She needed closure. He got that. She had an entire biological history with a man she never knew. How did one begin to mourn someone they never knew?
“I didn’t have to worry about him being buried without someone there. He had thirty people, at least, gathered from all over this strip of the Yukon, from Galena to Kaltag. Three people spoke about how giving he was, how he always made sure the people around him were taken care of. The last one, an older woman, said he often gave more than he had, just to make sure his friends were taken care of.”
Link raised his gaze to Nicole’s, braving her tears, but he shouldn’t have worried. She’d already blinked them back.

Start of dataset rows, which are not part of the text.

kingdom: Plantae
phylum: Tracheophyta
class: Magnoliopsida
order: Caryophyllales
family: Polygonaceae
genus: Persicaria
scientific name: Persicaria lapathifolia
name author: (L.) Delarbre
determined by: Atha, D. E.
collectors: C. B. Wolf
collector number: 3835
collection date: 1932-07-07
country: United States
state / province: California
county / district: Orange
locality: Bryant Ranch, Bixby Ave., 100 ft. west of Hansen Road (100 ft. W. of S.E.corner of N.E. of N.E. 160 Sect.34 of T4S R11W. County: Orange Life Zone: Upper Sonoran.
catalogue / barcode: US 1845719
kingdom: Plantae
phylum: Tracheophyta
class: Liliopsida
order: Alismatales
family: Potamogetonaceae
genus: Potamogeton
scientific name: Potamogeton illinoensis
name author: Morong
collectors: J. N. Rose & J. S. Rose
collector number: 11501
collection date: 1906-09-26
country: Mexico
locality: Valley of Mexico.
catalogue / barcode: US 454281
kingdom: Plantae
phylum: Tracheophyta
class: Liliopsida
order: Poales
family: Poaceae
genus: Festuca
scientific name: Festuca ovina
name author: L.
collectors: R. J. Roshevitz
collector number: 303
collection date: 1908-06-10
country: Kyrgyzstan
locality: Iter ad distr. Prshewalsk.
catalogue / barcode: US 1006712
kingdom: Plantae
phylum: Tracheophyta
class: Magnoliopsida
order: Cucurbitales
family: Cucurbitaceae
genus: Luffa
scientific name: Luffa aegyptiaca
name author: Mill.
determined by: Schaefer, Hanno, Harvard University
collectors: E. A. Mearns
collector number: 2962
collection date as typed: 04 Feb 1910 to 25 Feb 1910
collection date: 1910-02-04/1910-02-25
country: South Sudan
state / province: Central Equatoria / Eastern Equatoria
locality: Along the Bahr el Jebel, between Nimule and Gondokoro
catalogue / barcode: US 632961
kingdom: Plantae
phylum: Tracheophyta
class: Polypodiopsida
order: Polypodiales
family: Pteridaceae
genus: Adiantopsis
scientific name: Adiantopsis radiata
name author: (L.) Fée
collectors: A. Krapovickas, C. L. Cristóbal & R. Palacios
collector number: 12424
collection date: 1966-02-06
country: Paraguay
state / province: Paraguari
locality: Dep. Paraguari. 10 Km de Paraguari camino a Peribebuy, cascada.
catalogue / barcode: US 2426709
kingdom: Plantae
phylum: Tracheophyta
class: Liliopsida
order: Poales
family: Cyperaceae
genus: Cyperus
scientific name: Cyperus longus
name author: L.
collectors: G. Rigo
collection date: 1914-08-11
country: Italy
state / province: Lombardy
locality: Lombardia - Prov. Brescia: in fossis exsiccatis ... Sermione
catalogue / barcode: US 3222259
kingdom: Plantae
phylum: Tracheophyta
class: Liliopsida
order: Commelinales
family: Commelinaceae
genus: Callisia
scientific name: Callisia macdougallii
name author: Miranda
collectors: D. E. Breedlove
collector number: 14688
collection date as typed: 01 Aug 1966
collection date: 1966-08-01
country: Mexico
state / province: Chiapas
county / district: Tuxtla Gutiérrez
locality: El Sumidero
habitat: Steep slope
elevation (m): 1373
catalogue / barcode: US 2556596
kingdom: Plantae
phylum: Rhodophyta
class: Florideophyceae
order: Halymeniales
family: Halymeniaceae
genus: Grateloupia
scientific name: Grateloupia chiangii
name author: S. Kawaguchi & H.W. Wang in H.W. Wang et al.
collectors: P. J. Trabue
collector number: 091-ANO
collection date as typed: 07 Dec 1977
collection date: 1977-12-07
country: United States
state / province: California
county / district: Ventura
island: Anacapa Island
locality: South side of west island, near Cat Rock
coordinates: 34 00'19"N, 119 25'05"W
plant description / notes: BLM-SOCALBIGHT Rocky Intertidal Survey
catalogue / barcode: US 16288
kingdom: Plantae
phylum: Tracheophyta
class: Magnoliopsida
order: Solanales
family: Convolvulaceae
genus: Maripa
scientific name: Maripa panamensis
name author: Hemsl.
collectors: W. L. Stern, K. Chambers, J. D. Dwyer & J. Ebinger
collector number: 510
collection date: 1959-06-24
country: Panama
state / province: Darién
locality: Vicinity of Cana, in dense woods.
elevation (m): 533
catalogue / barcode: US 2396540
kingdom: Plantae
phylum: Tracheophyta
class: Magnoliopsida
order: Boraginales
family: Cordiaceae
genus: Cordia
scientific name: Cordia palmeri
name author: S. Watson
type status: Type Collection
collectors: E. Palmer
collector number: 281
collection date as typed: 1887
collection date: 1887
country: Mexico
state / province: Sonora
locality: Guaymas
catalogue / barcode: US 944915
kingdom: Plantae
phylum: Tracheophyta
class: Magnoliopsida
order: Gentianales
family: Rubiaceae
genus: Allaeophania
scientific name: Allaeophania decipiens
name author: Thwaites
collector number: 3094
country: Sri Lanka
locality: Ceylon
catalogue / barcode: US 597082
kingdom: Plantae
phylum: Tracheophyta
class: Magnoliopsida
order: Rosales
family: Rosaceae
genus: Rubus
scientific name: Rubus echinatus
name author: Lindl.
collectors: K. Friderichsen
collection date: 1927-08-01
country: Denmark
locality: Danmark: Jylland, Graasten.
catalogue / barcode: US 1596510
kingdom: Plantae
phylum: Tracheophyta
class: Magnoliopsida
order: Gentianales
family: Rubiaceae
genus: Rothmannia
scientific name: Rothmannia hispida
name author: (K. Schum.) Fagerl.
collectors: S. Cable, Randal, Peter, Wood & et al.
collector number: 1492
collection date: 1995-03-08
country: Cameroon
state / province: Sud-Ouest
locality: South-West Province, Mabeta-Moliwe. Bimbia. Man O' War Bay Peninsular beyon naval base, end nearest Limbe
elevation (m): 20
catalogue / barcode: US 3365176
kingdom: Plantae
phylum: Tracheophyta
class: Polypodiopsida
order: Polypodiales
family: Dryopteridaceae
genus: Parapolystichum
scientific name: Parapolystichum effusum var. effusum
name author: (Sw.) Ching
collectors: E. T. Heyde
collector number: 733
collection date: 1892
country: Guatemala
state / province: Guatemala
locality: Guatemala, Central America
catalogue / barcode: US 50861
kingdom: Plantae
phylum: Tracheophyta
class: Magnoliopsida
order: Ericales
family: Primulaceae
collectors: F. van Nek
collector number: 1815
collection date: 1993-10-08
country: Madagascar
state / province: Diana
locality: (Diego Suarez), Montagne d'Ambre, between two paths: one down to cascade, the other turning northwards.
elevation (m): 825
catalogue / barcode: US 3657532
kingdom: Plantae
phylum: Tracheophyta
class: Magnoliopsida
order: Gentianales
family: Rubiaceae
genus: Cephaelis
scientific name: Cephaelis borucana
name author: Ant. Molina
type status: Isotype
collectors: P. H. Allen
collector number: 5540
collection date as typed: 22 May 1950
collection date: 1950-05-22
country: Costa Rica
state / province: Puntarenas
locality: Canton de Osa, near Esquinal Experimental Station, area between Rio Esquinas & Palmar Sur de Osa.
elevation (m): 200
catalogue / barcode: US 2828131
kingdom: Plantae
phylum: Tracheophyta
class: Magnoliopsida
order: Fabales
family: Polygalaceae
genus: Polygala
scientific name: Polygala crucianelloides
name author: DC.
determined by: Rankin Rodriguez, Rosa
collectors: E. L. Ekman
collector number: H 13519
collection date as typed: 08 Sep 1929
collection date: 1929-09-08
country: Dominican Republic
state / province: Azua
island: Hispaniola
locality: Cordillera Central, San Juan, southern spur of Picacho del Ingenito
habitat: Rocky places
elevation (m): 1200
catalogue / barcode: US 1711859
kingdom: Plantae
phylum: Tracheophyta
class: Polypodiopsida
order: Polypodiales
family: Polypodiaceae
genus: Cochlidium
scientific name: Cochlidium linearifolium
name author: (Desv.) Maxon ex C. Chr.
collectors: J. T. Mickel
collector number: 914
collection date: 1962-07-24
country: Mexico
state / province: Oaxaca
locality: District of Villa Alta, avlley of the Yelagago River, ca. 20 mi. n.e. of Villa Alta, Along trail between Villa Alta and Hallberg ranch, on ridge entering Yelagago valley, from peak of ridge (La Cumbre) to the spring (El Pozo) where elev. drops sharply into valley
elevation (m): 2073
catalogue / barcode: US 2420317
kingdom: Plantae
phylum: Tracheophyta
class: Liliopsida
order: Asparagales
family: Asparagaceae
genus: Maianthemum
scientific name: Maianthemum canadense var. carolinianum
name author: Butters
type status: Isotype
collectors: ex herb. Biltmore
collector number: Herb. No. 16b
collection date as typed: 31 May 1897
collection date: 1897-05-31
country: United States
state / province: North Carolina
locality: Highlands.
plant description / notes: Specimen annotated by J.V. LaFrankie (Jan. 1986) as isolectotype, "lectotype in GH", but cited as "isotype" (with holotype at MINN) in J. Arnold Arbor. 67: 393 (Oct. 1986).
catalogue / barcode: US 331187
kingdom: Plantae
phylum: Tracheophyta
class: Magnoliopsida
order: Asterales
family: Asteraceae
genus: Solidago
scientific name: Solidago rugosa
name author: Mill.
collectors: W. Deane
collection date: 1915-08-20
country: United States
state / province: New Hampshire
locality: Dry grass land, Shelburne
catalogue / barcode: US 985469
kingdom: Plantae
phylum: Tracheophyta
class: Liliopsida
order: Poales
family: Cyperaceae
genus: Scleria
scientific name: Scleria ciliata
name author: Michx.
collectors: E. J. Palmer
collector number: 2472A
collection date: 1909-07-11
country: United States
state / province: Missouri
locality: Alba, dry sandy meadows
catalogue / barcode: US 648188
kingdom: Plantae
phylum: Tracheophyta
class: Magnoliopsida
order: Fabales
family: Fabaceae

“If you’re marked up like Buck was, you should be proud of it. You bear the mark of a good man.”
Nicole let off a tiny heart-wrenching gasp as she pressed her palm to her cheek—the one with the birthmark. “He didn’t cover his birthmark up?”
“I don’t know for sure. My guess is no. He wouldn’t have a reason to. There was a picture of him at the funeral on display by his casket. He wore a fur hat and a sweater, but nothing to cover up his neck, and no one at the funeral mentioned it. Everyone was used to it. He was smiling in the picture, holding a line of fish at his side.”
“What did it look like? His mark?”
“Have you not seen a picture of him?”
She shook her head. “Not yet.”
Link leaned forward and brushed the soft skin just under her ear, then traced down her jaw, down the side of her neck, and just barely beneath the collar of her red sweater. “Like that,” he whispered.
Nicole leaned into his palm, and he couldn’t help himself. He cupped her cheek and brushed the pad of his thumb over the color there. So fucking beautiful. Even more so now that he knew part of her story. He’d been mistaken when he’d thought her a fragile human.
She’d come out here alone, to a harsh place she’d never known, just to connect with a part of her that had been hidden away. She bore the blisters on her hands, not of a weak woman, but of a woman who had hurt herself chopping wood, then gone back out time and time again and continued to work. Continued to persevere.
As she held his gaze and rubbed her cheek against his hand, it happened.
Silence.
Beautiful silence in his mind that hadn’t been there in so long. She’d given him a gift of which she would never know the value. For a minute, she’d calmed Wolf and helped Link feel like a normal man. Like he was worthy of touching her.
She couldn’t ever know what he was or about all the horrible things he’d done in the name of McCall, but here, for a second, he could pretend he was a good man like her father had been.
Desperate to cling to the quiet in his head, he leaned over the table and stopped an inch from her lips, hesitating in case this was too much for her. Nicole leaned into him, closing the space between them. Her mouth was so soft as it pressed against his, and as she gently sucked his bottom lip, the silence deepened. Link pushed his tongue gently past her lips to taste her. A kiss had never felt like this before. Like everything. Like the moment that changed his life. He was falling, and there was no stopping it now. No telling Wolf to move on, no telling himself to let her go. She was his. Ours.
He gripped the back of her neck gently and pulled her closer as he dipped his tongue against hers again, and then she did something that shot electricity through his middle. She let off this tiny, happy sound. He’d done that. Easing back, he rested his forehead on hers, then pecked her once more.
She had a distracted smile, and her eyes were hazy when she opened them. “Wow,” she whispered. Slowly, she reached up and pulled at his sunglasses.
Link froze, terrified she would see him, terrified she wouldn’t.
No! She’ll run.
Wolf was back, and he was right. He’d lost control of his eye color months ago, and if she saw the bright silver there, she would know he wasn’t right. That he wasn’t natural. Link gripped her wrist and stood the second she let his glasses go.
“I’m sorry,” Link growled out in the voice of his monster. He would have to leave now, but Wolf would punish him. He’d take his body for leaving her touch too early.
Wolf didn’t understand he was doing this for the good of them both. If she saw his face and how feral he looked, she would never touch them again. And right now, the thought of never having another moment of silence, punched him in the stomach and stole his breath away.
He strode out of the coffee shop and forced himself not to look back. He couldn’t witness the disappointment on her face through the window, so he climbed in his Bronco and skidded backward out of the parking space, then blasted down the main drag.
Why did you do that? Why did you leave her?
“Because she’ll forgive me for escaping much easier than she would forgive you for existing.”